Data centres - it's time to cut the power

Rack space in London is reaching a premium, but does that really mean they are all filled to bursting with servers? Well, not exactly. That may well be the case in co-location facilities, but it is certainly not the case in most in-house server rooms, where paradoxically, the amount of free rack space is actually increasing with the IT demands.
The reason is that for most humble -- and many not-so-humble -- office buildings, the utility companies won't provide any more juice and the air conditioning is just dripping condensation through skinny pipes that were installed a decade ago. Back then, the most power Intel could see a chip ever needing was 16W. Now most server chips are moving towards using five times that amount of power.
And now that many servers are being upgraded once more, IT managers are finding that they fit in half the space, but consume twice the power and generate four times the heat. The infrastructure simply can't cope.

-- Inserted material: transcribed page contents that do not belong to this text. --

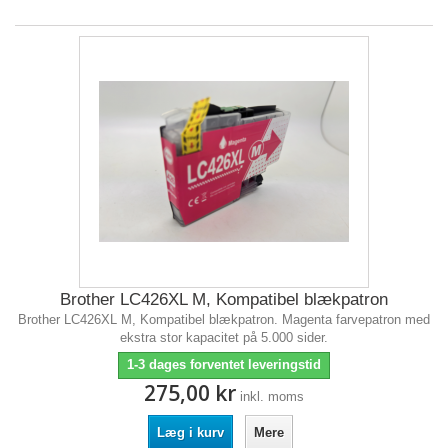
Brother LC426XL M, Kompatibel blækpatron
Brother LC426XL M, Kompatibel blækpatron. Magenta farvepatron med
ekstra stor kapacitet på 5.000 sider.
1-3 dages forventet leveringstid
275,00 kr
inkl. moms
Læg i kurv
Mere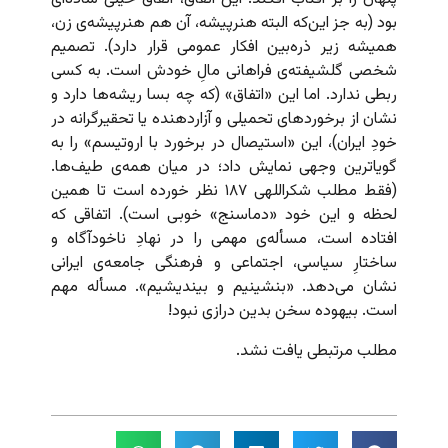
بود (به جز این‌که البته هنرپیشه،‌ آن هم هنرپیشه‌ی زن،
همیشه زیر ذره‌بین افکار عمومی قرار دارد). تصمیم
شخصی گلشیفته‌ی فراهانی مالِ خودش است. به کسی
ربطی ندارد. اما این «اتفاق» (که چه بسا ریشه‌ها دارد و
نشان از برخوردهای تحمیلی و آزاردهنده یا تحقیرگرانه در
خودِ ایران)، این «استیصال در برخورد با اروتیسم» را به
گویاترین وجهی نمایش داد؛ در میان همه‌ی طیف‌ها.
(فقط مطلب شکراللهی ۱۸۷ نظر خورده است تا همین
لحظه و این خود «دماسنج» خوبی است). اتفاقی که
افتاده است، مسأله‌ی مهمی را در نهادِ ناخودآگاه و
ساختارِ سیاسی، اجتماعی و فرهنگی جامعه‌ی ایرانی
نشان می‌دهد. «بنشینیم و بیندیشیم». مسأله مهم
است. بیهوده سخن بدین درازی نبود!
مطلب مرتبطی یافت نشد.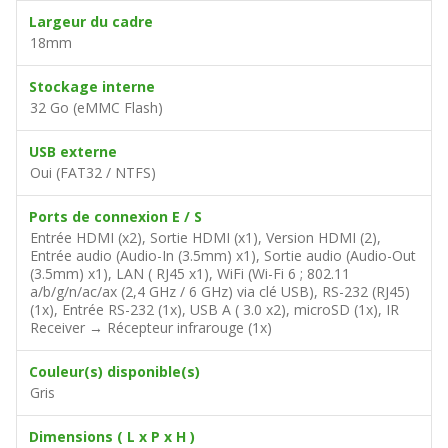
Largeur du cadre
18mm
Stockage interne
32 Go (eMMC Flash)
USB externe
Oui (FAT32 / NTFS)
Ports de connexion E / S
Entrée HDMI (x2), Sortie HDMI (x1), Version HDMI (2),
Entrée audio (Audio-In (3.5mm) x1), Sortie audio (Audio-Out
(3.5mm) x1), LAN ( RJ45 x1), WiFi (Wi-Fi 6 ; 802.11
a/b/g/n/ac/ax (2,4 GHz / 6 GHz) via clé USB), RS-232 (RJ45)
(1x), Entrée RS-232 (1x), USB A ( 3.0 x2), microSD (1x), IR
Receiver → Récepteur infrarouge (1x)
Couleur(s) disponible(s)
Gris
Dimensions ( L x P x H )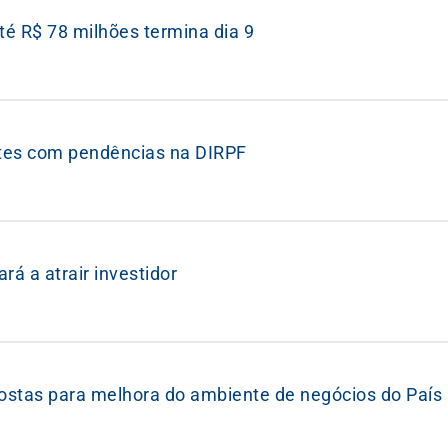
é R$ 78 milhões termina dia 9
ntes com pendências na DIRPF
á a atrair investidor
postas para melhora do ambiente de negócios do País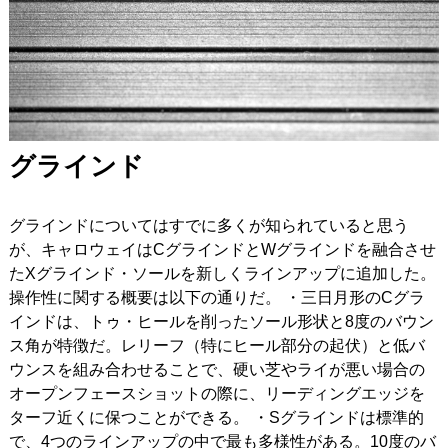
グラインド
グラインドについてはすでに多くが知られていると思う
が、キャロウェイはCグラインドとWグラインドを融合させ
たXグラインド・ソールを新しくラインアップに追加した。
操作性に関する概要は以下の通りだ。
・三日月形のCグラ
インドは、トゥ・ヒールを削ったソール形状と8度のバウン
ス角が特徴だ。レリーフ（特にヒール部分の起伏）と低バ
ウンスを組み合わせることで、硬い芝やライが悪い場合の
オープンフェースショットの際に、リーディングエッジを
ターフ近くに保つことができる。
・Sグラインドは標準的
で、4つのラインアップの中で最も多様性がある。10度のバ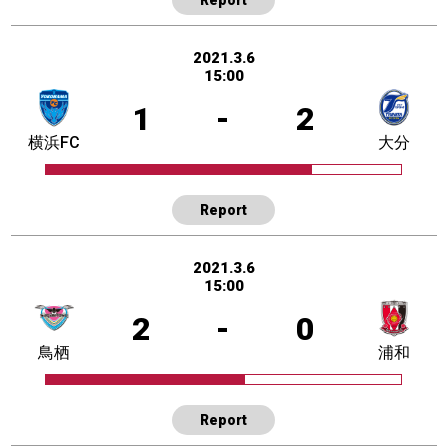
2021.3.6
15:00
1
-
2
横浜FC
大分
Report
2021.3.6
15:00
2
-
0
鳥栖
浦和
Report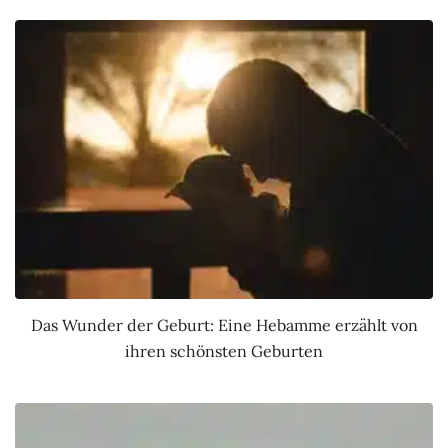
Das Wunder der Geburt: Eine Hebamme erzählt von
ihren schönsten Geburten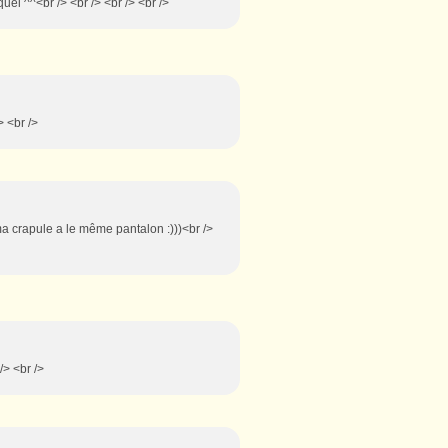
iquel ^^<br /> <br /> <br /> <br />
> <br />
ma crapule a le même pantalon :)))<br />
/> <br />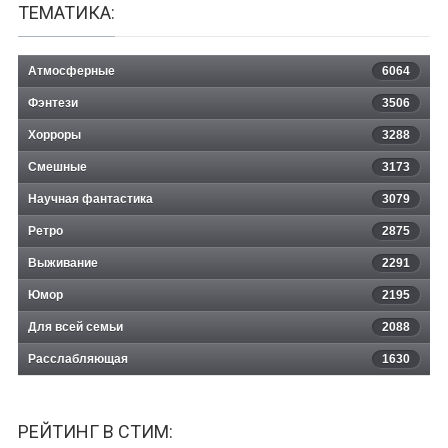
ТЕМАТИКА:
Атмосферные
6064
Фэнтези
3506
Хорроры
3288
Смешные
3173
Научная фантастика
3079
Ретро
2875
Выживание
2291
Юмор
2195
Для всей семьи
2088
Расслабляющая
1630
РЕЙТИНГ В СТИМ: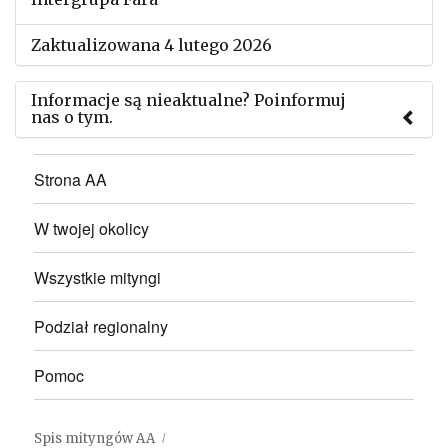
Zaktualizowana 4 lutego 2026
Informacje są nieaktualne? Poinformuj
nas o tym.
Użyj tego formularza aby przesłać informację o
Strona AA
zmianach w powyższym mityngu.
W twojej okolicy
Wszystkie mityngi
Podział regionalny
Pomoc
Spis mityngów AA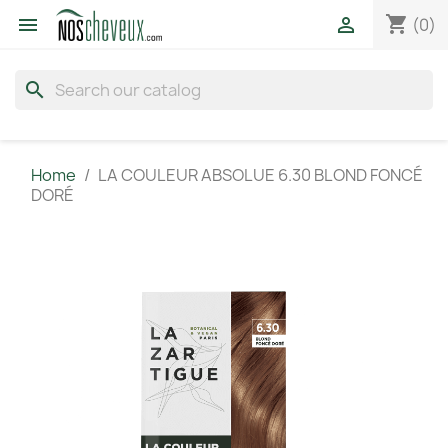
shopping_cart


(0)
search
Home
LA COULEUR ABSOLUE 6.30 BLOND FONCÉ
DORÉ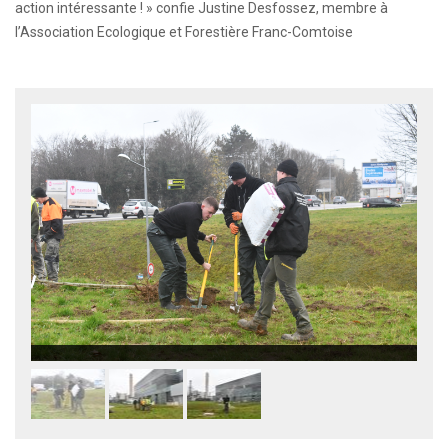
action intéressante ! » confie Justine Desfossez, membre à
l’Association Ecologique et Forestière Franc-Comtoise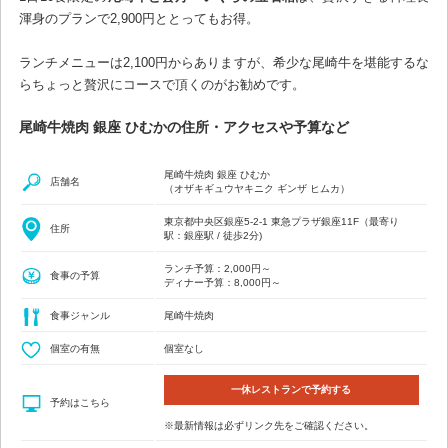
渾身のプランで2,900円ととってもお得。
ランチメニューは2,100円からありますが、希少な尾崎牛を堪能するな
らちょっと贅沢にコースで頂くのがお勧めです。
尾崎牛焼肉 銀座 ひむかの住所・アクセスや予算など
尾崎牛焼肉 銀座 ひむか
店舗名
（オザキギュウヤキニク ギンザ ヒムカ）
東京都中央区銀座5-2-1 東急プラザ銀座11F（最寄り
住所
駅：銀座駅 / 徒歩2分)
ランチ予算：2,000円～
食事の予算
ディナー予算：8,000円～
食事ジャンル
尾崎牛焼肉
個室の有無
個室なし
一休レストランで予約する
予約はこちら
※最新情報は必ずリンク先をご確認ください。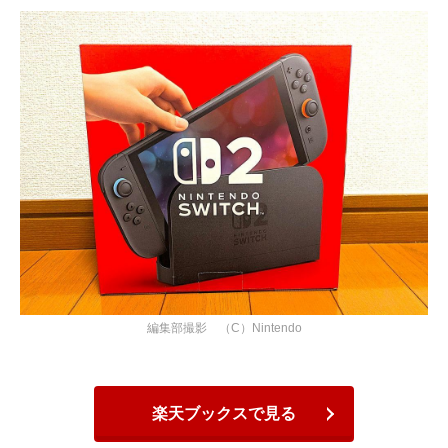
編集部撮影 （C）Nintendo
楽天ブックスで見る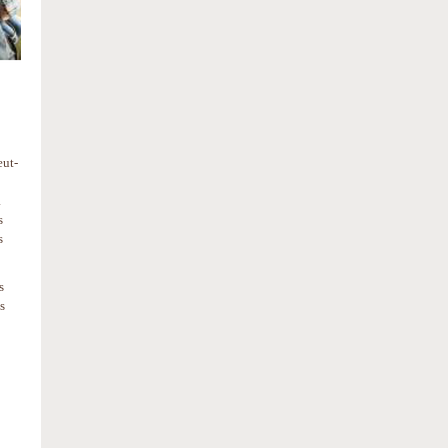
eut-
a
us
s
s
s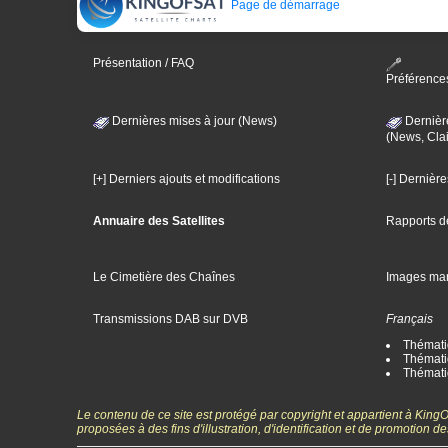
Page de démarrage
Présentation / FAQ
Préférence
Dernières mises à jour (News)
Dernièr
(News, Clai
[+] Derniers ajouts et modifications
[-] Dernièr
Annuaire des Satellites
Rapports d
Le Cimetière des Chaînes
Images ma
Transmissions DAB sur DVB
Français
Thématiq
Thématiq
Thémati
Le contenu de ce site est protégé par copyright et appartient à Kin
proposées à des fins d'illustration, d'identification et de promotion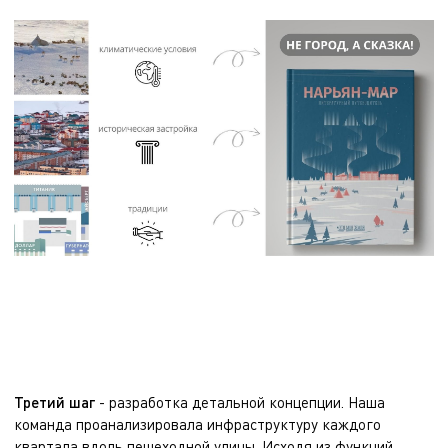
Третий ша
г
- разработка детальной концепции. Наша
команда проанализировала инфраструктуру каждого
квартала вдоль пешеходной улицы. Исходя из функций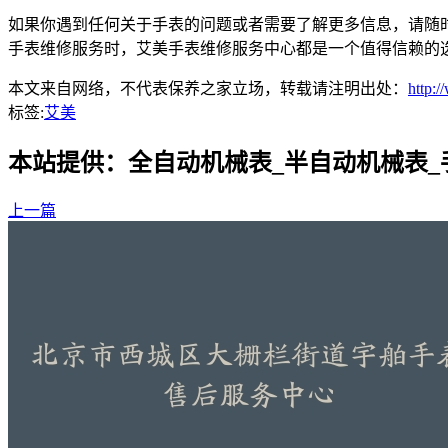
如果你遇到任何关于手表的问题或者需要了解更多信息，请随
手表维修服务时，艾美手表维修服务中心都是一个值得信赖的
本文来自网络，不代表保养之家立场，转载请注明出处：
http:
标签:
艾美
本站提供：全自动机械表_半自动机械表
上一篇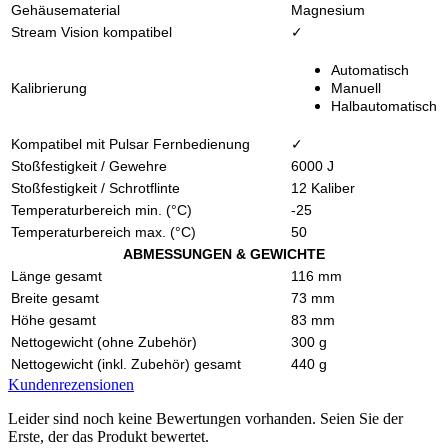
Gehäusematerial
Magnesium
Stream Vision kompatibel
✓
Automatisch
Kalibrierung
Manuell
Halbautomatisch
Kompatibel mit Pulsar Fernbedienung
✓
Stoßfestigkeit / Gewehre
6000 J
Stoßfestigkeit / Schrotflinte
12 Kaliber
Temperaturbereich min. (°C)
-25
Temperaturbereich max. (°C)
50
ABMESSUNGEN & GEWICHTE
Länge gesamt
116 mm
Breite gesamt
73 mm
Höhe gesamt
83 mm
Nettogewicht (ohne Zubehör)
300 g
Nettogewicht (inkl. Zubehör) gesamt
440 g
Kundenrezensionen
Leider sind noch keine Bewertungen vorhanden. Seien Sie der
Erste, der das Produkt bewertet.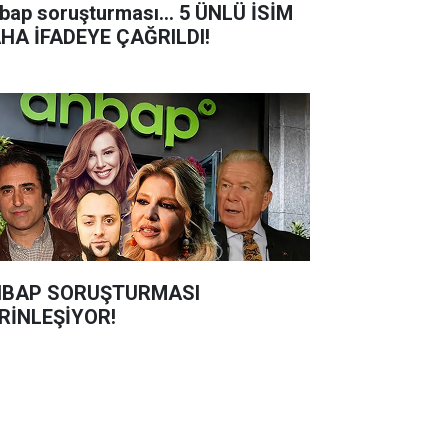
bap soruşturması... 5 ÜNLÜ İSİM
HA İFADEYE ÇAĞRILDI!
BAP SORUŞTURMASI
RİNLEŞİYOR!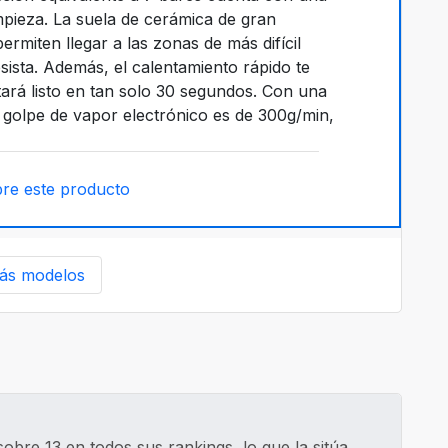
impieza. La suela de cerámica de gran
ermiten llegar a las zonas de más difícil
ista. Además, el calentamiento rápido te
ará listo en tan solo 30 segundos. Con una
 golpe de vapor electrónico es de 300g/min,
re este producto
ás modelos
obre 13 en todos sus rankings, lo que la sitúa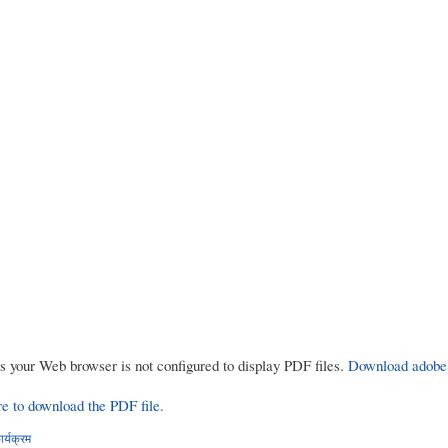
rs your Web browser is not configured to display PDF files.
Download adobe
re to download the PDF file.
र्यक्रम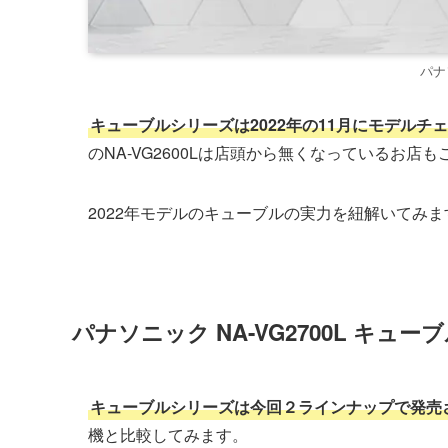
パナ
キューブルシリーズは2022年の11月にモデル
のNA-VG2600Lは店頭から無くなっているお店
2022年モデルのキューブルの実力を紐解いてみま
パナソニック NA-VG2700L キュー
キューブルシリーズは今回２ラインナップで発売
機と比較してみます。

It's a problem common across the land and, although it's hard to imagine this week, the first hot day of the year will be here before we know it and will bring with it the inevitable annual server-room meltdowns.
Utility computing is one solution, but really that just shifts the problem around rather than solving it. What is needed is ever more focus on power consumption -- mainly of the processors, but hard drives are also notable culprits as manufacturers seek increase the amount of I/O operations per rack of disks.
When Intel later this year launches Montecito, its dual-core, multi-threading version of Itanium with 24MB of cache, it will have an unprecedented 1.72 billion transistors, and those will all be generating a lot of heat. That's why Intel is also introducing several server power-saving mechanisms of the type now common in notebooks. Demand-based switching, for instance, will throttle back a processor according to workload.
While it is fascinating to hear the news coming out of the Intel Developer Forum in San Francisco this week, we need even more focus on power at every point in the chain. It might not seem like it now, but summer is just around the corner. Are you ready for it?